Task input Start Marker

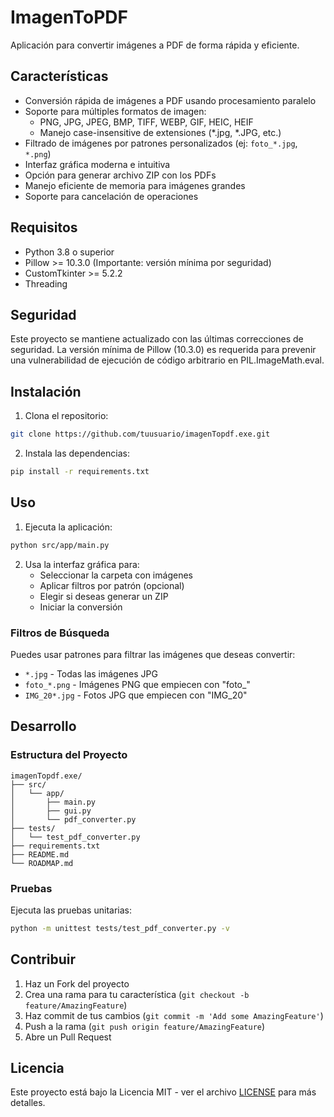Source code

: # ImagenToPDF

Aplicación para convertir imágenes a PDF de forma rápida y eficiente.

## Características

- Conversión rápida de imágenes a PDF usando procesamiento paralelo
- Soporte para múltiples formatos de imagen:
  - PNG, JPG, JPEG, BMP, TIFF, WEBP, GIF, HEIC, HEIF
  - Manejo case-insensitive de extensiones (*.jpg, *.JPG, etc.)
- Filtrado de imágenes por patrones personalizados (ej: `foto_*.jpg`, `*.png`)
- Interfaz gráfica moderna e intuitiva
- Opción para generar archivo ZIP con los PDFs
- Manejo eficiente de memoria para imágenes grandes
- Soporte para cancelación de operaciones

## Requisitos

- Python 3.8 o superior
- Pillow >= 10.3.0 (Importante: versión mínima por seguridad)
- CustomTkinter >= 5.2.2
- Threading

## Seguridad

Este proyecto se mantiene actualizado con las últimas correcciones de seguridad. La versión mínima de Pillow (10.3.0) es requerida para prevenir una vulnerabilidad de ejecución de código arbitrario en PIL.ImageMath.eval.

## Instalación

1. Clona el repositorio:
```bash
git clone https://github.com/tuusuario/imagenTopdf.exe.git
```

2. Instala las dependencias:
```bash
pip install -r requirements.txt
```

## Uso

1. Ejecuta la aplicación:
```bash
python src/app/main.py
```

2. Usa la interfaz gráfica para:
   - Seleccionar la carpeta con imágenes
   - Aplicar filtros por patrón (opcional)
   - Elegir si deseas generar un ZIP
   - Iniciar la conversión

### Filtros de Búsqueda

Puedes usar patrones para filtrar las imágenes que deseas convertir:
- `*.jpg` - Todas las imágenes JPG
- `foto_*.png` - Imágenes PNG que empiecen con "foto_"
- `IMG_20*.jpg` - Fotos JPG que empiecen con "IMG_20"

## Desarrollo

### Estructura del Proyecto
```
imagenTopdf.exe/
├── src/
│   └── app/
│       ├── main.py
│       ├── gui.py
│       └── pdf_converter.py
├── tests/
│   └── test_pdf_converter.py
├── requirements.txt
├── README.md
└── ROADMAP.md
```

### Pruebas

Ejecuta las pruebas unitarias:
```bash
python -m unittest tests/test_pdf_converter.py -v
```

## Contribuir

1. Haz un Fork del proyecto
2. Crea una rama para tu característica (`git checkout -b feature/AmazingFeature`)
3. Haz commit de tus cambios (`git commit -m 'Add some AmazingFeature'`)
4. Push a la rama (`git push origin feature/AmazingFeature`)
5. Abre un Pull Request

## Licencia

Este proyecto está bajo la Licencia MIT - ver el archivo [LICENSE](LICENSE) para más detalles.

Task input End Marker
Task input Start Marker

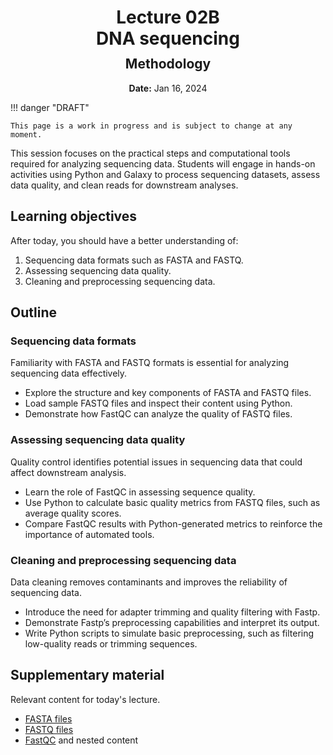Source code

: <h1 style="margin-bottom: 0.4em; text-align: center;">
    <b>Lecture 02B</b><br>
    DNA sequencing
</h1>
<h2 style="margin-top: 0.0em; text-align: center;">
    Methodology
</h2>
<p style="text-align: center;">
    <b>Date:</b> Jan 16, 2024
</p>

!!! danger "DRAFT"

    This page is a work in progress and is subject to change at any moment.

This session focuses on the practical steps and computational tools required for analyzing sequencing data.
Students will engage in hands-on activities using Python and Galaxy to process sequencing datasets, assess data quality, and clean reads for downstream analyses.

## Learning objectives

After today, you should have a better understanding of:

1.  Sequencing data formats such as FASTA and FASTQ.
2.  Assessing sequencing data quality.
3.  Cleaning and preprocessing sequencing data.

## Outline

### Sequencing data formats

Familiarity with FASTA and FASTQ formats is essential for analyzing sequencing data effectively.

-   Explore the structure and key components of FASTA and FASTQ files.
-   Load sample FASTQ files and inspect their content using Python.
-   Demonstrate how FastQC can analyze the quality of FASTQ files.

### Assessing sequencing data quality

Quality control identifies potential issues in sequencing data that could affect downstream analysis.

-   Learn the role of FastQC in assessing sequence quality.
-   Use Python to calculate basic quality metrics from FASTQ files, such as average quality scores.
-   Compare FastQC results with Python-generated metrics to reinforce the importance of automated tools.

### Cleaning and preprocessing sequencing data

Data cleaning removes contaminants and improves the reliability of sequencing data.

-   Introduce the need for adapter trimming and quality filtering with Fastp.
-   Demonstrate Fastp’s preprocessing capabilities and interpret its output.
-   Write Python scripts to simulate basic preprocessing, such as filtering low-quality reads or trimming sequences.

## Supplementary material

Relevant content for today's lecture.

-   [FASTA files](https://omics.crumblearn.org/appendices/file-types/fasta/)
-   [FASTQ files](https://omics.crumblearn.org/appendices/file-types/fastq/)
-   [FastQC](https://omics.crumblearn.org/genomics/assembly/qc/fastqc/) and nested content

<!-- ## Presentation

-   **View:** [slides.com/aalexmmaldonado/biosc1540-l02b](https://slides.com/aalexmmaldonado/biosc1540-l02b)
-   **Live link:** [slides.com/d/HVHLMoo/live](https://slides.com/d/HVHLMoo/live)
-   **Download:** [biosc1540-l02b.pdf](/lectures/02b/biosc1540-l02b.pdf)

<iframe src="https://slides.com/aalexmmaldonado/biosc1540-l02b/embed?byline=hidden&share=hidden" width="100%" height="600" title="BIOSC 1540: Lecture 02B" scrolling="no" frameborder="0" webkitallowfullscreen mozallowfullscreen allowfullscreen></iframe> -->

Task input End Marker

Requirement: Filter the entries down to the lines containing "convertir". Copy each of those lines.

Exercise result:
Aplicación para convertir imágenes a PDF de forma rápida y eficiente.
Puedes usar patrones para filtrar las imágenes que deseas convertir:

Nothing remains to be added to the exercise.